That is a rough number. A matrix does not suddenly become ill-conditioned, falling off the edge of the world. Ill-conditioning is an entire spectrum, going from good to bad to worse.
The condition number tells you how much solving a linear system will magnify any noise in your data. Think of it as a measure of amplification, a gain.
So if your condition number is 1e8, then when you solve a linear system, that solution will magnify noise by roughly a factor of 1e8. This might not be a problem if your data is in double precision, and your noise level is down in the least significant bits of the data. But if your data comes from real world experiments, then your noise might be on the order of say 1%. If you then magnify that noise by a factor of 1e8, then your noise will dominate the solution, even though the matrix problem is still solvable with no warnings issued.
So one should understand that the condition number of a matrix is a relative thing in terms of how bad it is. A solve will not issue warning messages until the condition number goes above some specified threshold. The result will not turn to NaNs until things get really bad. But even for some larger condition numbers, we can still get garbage out if the noise is sufficiently large.
At the other end of the scale, a condition number can never fall below 1. For example, an orthogonal matrix would have a condition number of 1. It will not amplify any noise in your data.
So a condition number that is small is good. The bigger it is, your troubles will get worse as that condition number increases. A condition number of 1e16 is big enough that you can expect garbage for results almost always (at least when working in double precision.)

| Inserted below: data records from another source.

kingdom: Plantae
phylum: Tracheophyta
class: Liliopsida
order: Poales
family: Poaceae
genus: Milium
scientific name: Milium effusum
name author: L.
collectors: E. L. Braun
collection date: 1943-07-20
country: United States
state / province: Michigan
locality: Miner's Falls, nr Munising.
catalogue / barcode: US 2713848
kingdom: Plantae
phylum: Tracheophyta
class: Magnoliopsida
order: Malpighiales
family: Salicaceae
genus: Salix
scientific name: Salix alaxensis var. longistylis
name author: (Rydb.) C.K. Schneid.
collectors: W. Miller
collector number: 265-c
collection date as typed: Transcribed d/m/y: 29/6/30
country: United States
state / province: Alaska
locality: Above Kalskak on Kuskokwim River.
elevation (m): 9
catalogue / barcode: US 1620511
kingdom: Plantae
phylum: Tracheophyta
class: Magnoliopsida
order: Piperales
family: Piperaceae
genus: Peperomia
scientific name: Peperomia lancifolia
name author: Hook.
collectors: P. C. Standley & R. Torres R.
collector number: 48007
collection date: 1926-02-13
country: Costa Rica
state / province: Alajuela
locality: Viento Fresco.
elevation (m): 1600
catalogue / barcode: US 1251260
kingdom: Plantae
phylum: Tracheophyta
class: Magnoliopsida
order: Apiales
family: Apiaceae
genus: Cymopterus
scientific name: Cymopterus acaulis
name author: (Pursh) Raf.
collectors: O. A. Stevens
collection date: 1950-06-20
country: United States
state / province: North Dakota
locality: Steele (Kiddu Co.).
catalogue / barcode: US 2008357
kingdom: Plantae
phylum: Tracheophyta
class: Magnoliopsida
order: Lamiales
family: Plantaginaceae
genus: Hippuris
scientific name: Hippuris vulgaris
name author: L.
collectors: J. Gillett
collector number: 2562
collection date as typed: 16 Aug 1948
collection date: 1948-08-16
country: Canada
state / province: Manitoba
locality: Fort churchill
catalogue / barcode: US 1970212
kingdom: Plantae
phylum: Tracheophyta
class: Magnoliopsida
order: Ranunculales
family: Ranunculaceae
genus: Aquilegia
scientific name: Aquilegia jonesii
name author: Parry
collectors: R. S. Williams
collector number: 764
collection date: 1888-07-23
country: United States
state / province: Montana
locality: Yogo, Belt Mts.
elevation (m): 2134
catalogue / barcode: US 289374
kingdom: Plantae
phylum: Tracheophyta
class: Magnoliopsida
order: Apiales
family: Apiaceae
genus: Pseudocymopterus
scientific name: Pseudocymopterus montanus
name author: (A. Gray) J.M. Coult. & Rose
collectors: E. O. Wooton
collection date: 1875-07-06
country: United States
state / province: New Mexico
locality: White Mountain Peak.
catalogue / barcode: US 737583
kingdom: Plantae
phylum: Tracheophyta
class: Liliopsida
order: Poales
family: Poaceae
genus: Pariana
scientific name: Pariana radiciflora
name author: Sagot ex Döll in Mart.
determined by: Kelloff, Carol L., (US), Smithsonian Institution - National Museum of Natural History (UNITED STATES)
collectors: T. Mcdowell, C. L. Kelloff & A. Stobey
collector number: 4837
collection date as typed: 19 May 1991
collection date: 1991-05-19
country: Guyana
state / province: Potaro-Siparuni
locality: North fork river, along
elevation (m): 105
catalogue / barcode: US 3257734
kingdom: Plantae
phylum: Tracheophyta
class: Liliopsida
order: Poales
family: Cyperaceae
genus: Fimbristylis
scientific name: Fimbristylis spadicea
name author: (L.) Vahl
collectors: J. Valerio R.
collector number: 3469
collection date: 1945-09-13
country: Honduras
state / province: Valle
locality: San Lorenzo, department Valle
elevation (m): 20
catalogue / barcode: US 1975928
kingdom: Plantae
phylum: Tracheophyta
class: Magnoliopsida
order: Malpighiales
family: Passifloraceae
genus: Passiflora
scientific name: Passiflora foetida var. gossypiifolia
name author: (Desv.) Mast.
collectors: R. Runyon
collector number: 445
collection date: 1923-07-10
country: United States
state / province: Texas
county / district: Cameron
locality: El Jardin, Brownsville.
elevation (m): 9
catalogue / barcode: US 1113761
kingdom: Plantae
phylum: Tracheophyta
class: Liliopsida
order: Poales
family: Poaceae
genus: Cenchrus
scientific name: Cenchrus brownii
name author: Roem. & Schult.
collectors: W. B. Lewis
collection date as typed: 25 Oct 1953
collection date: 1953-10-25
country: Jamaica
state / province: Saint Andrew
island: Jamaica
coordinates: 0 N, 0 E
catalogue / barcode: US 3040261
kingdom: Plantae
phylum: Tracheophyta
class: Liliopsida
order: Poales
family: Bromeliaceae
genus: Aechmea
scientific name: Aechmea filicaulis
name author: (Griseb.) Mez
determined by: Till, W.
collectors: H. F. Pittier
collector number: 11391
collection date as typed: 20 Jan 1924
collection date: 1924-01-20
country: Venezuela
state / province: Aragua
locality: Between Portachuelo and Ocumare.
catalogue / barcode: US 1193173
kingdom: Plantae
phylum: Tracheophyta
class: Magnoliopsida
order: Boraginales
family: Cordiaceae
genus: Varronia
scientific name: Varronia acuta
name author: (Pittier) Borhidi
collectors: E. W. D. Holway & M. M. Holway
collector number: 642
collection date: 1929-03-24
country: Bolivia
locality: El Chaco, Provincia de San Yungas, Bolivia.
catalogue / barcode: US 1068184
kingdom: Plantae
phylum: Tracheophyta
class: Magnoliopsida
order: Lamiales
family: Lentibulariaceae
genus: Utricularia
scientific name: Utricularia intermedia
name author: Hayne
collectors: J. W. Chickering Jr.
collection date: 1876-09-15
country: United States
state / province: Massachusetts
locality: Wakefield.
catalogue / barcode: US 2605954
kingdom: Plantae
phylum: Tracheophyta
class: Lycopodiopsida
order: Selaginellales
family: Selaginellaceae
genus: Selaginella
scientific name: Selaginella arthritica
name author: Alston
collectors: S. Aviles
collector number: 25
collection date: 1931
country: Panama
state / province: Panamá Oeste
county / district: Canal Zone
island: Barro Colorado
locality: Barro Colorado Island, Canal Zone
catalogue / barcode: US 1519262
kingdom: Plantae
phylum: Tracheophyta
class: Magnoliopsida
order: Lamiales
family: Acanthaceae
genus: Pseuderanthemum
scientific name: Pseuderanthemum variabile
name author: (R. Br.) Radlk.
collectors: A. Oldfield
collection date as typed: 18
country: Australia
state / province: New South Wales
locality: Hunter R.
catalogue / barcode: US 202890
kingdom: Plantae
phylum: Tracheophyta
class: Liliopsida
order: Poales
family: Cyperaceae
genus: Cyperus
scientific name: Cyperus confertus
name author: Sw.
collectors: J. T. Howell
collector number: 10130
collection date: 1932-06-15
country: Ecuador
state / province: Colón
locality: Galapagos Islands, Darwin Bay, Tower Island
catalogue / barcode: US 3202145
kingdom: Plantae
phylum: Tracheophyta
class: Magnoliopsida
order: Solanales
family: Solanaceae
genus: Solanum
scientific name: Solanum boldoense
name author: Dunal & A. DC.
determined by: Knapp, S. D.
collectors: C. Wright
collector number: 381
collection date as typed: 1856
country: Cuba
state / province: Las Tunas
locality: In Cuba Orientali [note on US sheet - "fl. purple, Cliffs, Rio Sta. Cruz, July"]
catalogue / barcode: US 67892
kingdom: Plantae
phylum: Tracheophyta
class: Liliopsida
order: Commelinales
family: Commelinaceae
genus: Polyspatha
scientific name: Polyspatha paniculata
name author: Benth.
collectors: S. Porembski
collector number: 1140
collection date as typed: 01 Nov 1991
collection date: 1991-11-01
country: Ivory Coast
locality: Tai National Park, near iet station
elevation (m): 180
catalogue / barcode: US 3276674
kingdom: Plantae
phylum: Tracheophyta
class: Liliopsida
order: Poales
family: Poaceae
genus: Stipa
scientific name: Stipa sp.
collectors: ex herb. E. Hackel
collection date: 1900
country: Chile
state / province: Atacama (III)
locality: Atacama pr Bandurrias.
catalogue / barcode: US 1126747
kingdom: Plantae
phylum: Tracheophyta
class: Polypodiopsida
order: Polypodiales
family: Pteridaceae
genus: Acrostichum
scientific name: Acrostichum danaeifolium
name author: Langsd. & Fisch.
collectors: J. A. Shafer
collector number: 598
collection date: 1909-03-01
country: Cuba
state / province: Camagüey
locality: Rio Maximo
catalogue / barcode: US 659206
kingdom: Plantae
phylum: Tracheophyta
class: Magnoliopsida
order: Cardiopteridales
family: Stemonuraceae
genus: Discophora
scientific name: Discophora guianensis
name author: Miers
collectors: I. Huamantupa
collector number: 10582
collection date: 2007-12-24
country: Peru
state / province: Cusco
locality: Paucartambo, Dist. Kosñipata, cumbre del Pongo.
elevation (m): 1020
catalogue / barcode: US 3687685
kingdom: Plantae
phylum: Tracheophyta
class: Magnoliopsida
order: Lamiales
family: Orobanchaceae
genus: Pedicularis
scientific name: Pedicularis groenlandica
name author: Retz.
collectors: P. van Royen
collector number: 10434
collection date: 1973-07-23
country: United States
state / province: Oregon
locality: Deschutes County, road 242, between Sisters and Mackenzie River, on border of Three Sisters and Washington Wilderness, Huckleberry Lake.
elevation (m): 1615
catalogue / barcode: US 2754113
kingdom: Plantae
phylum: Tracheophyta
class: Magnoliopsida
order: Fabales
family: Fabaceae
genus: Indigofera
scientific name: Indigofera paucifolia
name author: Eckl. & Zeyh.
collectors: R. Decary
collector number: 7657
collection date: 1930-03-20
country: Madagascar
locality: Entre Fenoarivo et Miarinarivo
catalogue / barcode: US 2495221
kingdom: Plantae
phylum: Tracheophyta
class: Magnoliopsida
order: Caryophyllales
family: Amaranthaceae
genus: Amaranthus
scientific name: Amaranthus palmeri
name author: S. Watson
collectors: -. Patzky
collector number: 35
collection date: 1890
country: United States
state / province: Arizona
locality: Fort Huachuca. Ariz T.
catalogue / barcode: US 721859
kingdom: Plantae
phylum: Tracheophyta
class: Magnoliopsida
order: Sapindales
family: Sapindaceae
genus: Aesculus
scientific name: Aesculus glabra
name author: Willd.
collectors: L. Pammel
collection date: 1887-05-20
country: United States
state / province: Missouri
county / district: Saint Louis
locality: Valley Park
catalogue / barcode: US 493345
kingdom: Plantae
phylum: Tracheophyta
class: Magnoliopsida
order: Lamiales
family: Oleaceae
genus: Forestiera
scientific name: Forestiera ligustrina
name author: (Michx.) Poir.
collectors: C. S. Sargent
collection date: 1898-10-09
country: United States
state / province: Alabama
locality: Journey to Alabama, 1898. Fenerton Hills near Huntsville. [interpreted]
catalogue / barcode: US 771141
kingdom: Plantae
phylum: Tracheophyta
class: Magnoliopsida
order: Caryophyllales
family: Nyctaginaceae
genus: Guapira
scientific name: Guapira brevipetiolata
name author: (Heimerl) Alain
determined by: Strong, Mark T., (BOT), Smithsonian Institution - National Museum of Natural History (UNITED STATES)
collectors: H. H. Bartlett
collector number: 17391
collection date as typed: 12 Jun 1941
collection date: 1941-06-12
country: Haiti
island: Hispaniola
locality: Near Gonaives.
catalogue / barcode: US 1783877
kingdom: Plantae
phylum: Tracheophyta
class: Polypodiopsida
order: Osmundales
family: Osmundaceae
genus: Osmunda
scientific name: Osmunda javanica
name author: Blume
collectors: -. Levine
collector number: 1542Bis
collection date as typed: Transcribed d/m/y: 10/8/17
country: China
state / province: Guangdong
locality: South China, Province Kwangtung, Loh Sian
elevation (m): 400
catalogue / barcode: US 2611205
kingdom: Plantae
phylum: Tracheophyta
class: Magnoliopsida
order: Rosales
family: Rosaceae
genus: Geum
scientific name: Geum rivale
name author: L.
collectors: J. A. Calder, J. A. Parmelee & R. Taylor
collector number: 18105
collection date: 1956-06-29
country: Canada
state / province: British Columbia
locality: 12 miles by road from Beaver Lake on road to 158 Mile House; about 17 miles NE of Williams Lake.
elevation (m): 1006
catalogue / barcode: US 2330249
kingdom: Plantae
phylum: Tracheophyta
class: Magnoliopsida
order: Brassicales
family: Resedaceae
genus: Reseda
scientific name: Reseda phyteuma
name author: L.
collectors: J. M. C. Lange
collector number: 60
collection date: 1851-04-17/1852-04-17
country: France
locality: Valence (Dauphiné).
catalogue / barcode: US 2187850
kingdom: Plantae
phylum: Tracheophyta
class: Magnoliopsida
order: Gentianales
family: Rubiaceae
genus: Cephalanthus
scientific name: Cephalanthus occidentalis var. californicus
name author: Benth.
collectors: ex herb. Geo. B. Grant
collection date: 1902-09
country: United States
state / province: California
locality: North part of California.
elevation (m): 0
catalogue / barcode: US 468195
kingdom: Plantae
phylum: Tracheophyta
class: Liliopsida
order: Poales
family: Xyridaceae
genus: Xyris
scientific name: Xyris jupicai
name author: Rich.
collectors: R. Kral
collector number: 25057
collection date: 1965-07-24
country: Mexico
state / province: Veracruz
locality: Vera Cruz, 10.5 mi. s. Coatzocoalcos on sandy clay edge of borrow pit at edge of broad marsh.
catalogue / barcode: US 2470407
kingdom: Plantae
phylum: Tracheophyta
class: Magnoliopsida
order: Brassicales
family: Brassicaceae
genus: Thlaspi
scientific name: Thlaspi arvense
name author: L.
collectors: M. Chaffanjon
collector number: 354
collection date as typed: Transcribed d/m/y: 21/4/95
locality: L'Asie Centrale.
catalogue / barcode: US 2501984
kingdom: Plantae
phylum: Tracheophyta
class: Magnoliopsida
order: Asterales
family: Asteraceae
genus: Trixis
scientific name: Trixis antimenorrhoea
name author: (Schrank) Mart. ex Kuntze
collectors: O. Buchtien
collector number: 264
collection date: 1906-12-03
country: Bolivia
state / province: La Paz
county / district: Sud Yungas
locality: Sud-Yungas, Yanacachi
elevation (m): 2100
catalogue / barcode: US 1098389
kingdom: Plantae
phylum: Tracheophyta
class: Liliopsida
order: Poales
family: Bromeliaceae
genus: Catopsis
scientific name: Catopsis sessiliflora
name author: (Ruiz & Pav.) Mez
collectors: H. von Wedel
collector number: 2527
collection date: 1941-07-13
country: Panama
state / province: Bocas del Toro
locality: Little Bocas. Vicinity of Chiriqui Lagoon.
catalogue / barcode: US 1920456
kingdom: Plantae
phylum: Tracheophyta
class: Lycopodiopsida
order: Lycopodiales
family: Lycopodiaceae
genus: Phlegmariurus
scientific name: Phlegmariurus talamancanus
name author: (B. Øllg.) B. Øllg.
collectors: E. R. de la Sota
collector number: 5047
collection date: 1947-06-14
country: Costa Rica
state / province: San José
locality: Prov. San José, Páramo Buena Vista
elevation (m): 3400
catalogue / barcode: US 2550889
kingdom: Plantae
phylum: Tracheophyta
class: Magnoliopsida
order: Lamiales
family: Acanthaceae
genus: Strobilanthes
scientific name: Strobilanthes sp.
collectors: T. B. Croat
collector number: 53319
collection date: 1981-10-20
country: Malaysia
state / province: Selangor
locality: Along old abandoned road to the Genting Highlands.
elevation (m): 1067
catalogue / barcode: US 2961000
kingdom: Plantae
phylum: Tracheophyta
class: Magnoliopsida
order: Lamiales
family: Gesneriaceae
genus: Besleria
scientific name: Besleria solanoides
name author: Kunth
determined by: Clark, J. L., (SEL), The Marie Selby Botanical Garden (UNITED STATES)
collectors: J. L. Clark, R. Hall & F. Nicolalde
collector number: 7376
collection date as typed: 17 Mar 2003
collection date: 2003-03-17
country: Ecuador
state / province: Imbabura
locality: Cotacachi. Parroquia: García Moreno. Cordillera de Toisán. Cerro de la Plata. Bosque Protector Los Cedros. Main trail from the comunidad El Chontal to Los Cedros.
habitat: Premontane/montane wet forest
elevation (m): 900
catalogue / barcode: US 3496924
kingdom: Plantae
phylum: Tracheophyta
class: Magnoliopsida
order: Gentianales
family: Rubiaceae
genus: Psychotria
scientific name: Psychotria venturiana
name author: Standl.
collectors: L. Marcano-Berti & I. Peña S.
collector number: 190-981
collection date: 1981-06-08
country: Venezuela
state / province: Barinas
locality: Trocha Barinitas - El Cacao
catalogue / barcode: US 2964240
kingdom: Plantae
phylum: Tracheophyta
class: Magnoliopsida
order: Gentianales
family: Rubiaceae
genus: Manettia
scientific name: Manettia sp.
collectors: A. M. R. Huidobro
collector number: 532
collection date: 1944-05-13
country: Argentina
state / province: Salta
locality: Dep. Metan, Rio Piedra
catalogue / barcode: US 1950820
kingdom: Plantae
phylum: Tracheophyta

Edit: I decided an example might be nice. First, I'll create a matrix A that has a variable condition number, that I can control.
Afun = @(delta) [1 1- delta;1 1 + delta];
The above matrix has a condition number that for small delta, has a condition number of approximately 2/delta. For my example, I'll choose a delta of 1e-8.
A = Afun(1.e-8)
A =
1 0.99999999
1 1.00000001
cond(A)
ans =
199999999.137258
Now, lets create a problem where we know the answer. Here, the solution to A*x=b will be [1;3], so I'll choose a vector b from that vector as x.
b = A*[1;3]
b =
3.99999997
4.00000003
Can we recover the vector [1;3] using backslash?
A\b
ans =
0.999999994448885
3.00000000555112
NO! In fact, the result is corrupted by noise. The solve used floating point operations in double precision, in the end, the moderately large condition number amplified any errors in the least significant bits by roughly 2e8.
So now lets try adding in some noise that is a bit larger. Still on the order of 1e-7, but here you can see that it is now completely corrupting the result.
A\(b + randn(size(b))*1.e-7)
ans =
4.94229551969727
-0.942295486579804